Cosmic radio waves caught in real time

By Lauren Davis
Thursday, 22 January, 2015



Swinburne University of Technology PhD student Emily Petroff has become the first person to observe a ‘fast radio burst’ - a short, bright flash of radio waves from an unknown source - happening live. The results of the milestone have been published in the Monthly Notices of the Royal Astronomical Society.

Fast radio bursts are “one of the biggest mysteries in the universe”, according to John Mulchaey from Carnegie Observatories in the US. Lasting only a few milliseconds, there is a great deal of scientific interest in the origins of these intriguing phenomena.

In 2007, the first fast radio burst was discovered by astronomers combing the Parkes Radio Telescope data archive for unrelated objects. Since then, five more bursts - apparently from outside our galaxy - have been retroactively observed through the Parkes telescope, as well as a sixth with Puerto Rico’s Arecibo telescope.

“These bursts were generally discovered weeks, months or even more than a decade after they happened,” said Petroff, who was so confident that she’d spot a live burst that she had an international team of astronomers poised to make rapid follow-up observations on other wavelengths - including infrared light, visible light, ultraviolet light and X-ray waves.

A simulation of CSIRO’s Parkes Radio Telescope capturing a fast radio burst as it happened. Credit: Swinburne Astronomy Productions.

After the Parkes telescope saw the burst go off, the team mobilised 12 telescopes located around the world - in Australia, California, the Canary Islands, Chile, Germany, Hawaii, India and even in space.

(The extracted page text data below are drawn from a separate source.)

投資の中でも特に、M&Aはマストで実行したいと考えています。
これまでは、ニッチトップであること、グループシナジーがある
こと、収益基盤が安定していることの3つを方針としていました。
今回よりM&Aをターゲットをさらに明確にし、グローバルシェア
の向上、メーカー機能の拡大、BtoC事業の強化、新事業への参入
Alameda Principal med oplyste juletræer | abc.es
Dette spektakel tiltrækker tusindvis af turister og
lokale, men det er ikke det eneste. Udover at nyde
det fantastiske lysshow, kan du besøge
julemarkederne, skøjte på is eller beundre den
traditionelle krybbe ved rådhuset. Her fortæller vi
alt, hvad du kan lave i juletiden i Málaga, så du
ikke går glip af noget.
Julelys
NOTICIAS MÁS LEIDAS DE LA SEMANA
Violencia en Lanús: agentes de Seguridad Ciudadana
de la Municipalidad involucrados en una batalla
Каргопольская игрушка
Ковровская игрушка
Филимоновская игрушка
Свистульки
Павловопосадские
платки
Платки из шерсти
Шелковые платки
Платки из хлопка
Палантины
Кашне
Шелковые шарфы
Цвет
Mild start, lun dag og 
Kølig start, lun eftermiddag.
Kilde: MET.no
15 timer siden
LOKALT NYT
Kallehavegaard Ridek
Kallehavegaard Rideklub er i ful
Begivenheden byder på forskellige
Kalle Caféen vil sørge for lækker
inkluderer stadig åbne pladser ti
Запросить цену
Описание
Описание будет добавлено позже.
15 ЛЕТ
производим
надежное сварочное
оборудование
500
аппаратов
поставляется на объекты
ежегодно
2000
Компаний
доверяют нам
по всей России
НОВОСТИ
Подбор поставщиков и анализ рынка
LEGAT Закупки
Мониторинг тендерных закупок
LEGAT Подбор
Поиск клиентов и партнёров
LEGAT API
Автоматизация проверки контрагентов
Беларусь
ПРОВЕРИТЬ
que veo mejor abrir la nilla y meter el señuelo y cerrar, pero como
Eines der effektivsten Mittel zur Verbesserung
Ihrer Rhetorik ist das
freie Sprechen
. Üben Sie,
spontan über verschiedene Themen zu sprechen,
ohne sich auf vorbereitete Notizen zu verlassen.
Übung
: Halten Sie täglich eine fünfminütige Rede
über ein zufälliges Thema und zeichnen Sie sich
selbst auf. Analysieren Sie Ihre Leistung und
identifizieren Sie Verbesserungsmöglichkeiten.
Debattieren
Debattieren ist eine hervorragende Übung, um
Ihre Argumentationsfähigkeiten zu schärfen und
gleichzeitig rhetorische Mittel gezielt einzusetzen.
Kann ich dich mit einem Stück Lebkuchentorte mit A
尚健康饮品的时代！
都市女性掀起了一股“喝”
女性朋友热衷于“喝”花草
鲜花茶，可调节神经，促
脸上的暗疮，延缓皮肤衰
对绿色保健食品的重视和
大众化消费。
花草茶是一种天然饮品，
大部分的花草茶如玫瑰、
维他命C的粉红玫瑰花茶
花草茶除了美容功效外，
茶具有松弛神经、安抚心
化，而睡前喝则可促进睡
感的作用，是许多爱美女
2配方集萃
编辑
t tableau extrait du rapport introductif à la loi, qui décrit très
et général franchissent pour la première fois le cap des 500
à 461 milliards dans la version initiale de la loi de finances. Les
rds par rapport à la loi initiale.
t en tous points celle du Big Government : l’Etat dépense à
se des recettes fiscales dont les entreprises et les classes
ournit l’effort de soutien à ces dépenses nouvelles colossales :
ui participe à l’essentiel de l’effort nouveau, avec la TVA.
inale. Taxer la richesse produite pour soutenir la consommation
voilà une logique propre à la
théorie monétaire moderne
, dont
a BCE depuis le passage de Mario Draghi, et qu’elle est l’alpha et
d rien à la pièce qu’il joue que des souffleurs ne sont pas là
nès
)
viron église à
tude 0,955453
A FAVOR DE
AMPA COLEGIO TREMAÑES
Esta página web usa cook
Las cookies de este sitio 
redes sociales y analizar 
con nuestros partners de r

Daniele Malesani, an astrophysicist from the Niels Bohr Institute at the University of Copenhagen, said the Swift space telescope “saw two X-ray sources”, which were confirmed by the Nordic Optical Telescope on La Palma. However, fellow Niels Bohr Institute astrophysicist Giorgos Leloudas said these two sources were quasars - active black holes - which “just happen to be located in the same direction”.

“No counterparts were seen in the optical, infrared, ultraviolet or X-ray,” stated CSIRO’s Simon Johnston. This eliminates a number of astronomical phenomena, added Malesani, “such as gamma-ray bursts from exploding stars and supernovae, which were otherwise candidates for the burst”.

The intensity profile of the fast radio burst, showing how quickly it evolved in time. Before and after the burst, only noise from the sky was detected. Credit: Swinburne Astronomy Productions.

The team did observe that the source of the new burst was up to 5.5 billion light-years from Earth. Petroff explained, “This means it could have given off as much energy in a few milliseconds as the Sun does in a day.”

The Parkes detection system also captured the polarisation of the light, ie, the direction in which electromagnetic waves oscillate (either linearly or circularly polarised). The signal from the radio wave burst was more than 20% circularly polarised and suggests that there is a magnetic field in the vicinity.

“The neat idea that we are seeing a neutron star imploding into a black hole remains a possibility,” said Johnston.

Petroff, for one, is certain that identifying the origin of the fast radio bursts is now only a matter of time.

“We’ve set the trap,” she said. “Now we just have to wait for another burst to fall into it.”